Whenever a line in the material below includes "Endpoint", copy that line.

━━ DATA FOR THE TASK ━━

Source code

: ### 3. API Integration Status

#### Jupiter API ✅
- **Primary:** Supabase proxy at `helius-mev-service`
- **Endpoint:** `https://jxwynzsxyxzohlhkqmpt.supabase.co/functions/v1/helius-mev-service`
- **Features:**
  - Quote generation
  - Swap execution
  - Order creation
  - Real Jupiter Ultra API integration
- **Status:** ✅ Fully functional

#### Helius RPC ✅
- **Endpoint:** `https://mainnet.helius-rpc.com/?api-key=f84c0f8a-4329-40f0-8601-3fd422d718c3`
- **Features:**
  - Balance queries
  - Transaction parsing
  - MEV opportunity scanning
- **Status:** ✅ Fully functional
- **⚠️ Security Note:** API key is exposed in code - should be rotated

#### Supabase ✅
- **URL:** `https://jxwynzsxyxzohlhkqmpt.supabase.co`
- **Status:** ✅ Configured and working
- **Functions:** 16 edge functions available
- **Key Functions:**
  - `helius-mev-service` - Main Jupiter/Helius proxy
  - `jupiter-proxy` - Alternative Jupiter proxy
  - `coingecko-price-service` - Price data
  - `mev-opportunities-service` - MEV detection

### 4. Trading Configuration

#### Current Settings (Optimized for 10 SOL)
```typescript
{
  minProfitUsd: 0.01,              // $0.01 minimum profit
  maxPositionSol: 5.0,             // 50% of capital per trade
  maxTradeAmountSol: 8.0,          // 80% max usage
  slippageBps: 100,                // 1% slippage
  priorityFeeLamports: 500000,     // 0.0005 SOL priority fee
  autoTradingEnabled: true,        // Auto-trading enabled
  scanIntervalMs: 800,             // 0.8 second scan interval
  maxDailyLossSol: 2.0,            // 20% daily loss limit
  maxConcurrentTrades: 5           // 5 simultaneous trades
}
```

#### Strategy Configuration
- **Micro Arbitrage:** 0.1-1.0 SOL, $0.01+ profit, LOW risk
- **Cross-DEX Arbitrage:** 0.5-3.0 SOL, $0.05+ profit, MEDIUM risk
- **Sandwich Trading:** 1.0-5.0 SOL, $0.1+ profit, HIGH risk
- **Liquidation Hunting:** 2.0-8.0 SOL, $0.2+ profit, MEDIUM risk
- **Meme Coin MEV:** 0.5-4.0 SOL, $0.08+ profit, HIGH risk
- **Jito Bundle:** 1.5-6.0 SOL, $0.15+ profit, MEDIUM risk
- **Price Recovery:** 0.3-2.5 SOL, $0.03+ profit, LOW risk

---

━━━
━━ DATA FOR THE TASK ━━

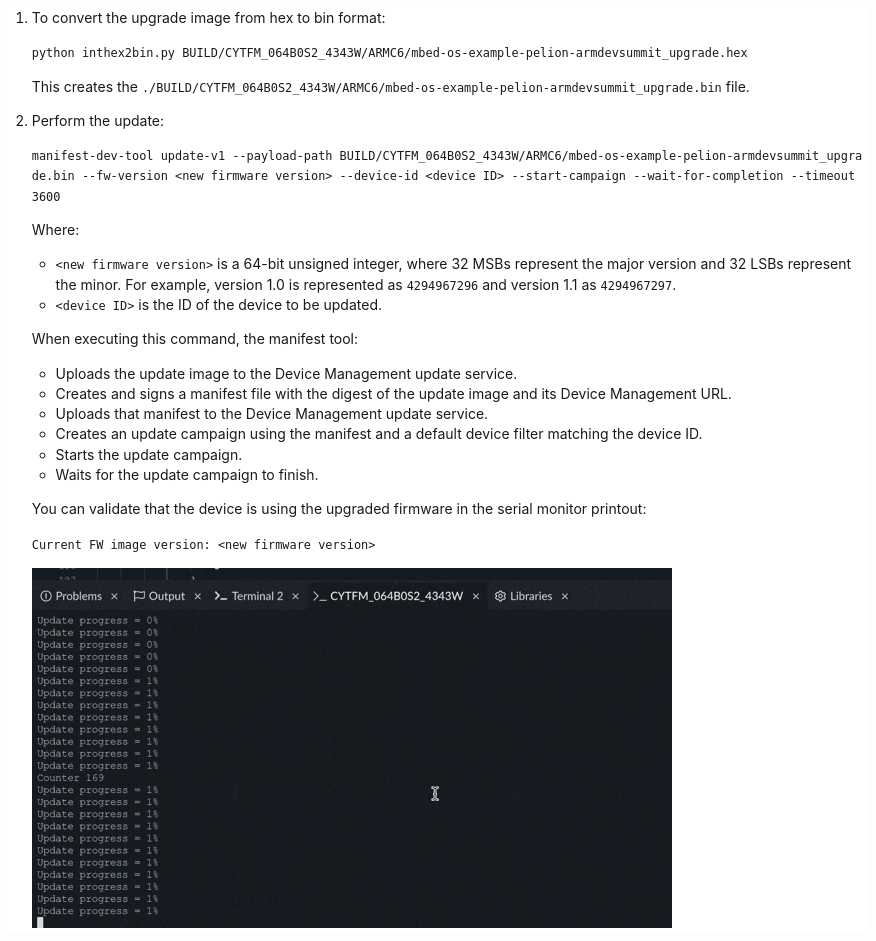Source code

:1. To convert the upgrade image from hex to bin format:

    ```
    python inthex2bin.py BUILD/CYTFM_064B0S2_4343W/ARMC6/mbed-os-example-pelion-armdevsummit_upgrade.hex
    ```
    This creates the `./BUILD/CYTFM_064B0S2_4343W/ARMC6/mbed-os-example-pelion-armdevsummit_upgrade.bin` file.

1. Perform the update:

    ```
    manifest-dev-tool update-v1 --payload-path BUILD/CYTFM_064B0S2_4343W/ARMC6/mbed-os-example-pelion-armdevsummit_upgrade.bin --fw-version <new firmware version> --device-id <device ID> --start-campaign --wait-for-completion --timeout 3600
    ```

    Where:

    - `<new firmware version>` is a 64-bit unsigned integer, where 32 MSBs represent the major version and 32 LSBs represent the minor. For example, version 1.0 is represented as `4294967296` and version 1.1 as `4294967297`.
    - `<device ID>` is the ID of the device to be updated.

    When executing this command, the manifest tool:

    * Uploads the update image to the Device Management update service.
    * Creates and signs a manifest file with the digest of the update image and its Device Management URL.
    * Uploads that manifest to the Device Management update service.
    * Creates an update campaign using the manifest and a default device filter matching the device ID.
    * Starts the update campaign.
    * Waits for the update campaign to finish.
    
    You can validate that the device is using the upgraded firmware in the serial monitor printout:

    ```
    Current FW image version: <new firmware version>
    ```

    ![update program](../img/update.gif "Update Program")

━━━

— WORKED SOLUTION —
- **Endpoint:** `https://jxwynzsxyxzohlhkqmpt.supabase.co/functions/v1/helius-mev-service`
- **Endpoint:** `https://mainnet.helius-rpc.com/?api-key=f84c0f8a-4329-40f0-8601-3fd422d718c3`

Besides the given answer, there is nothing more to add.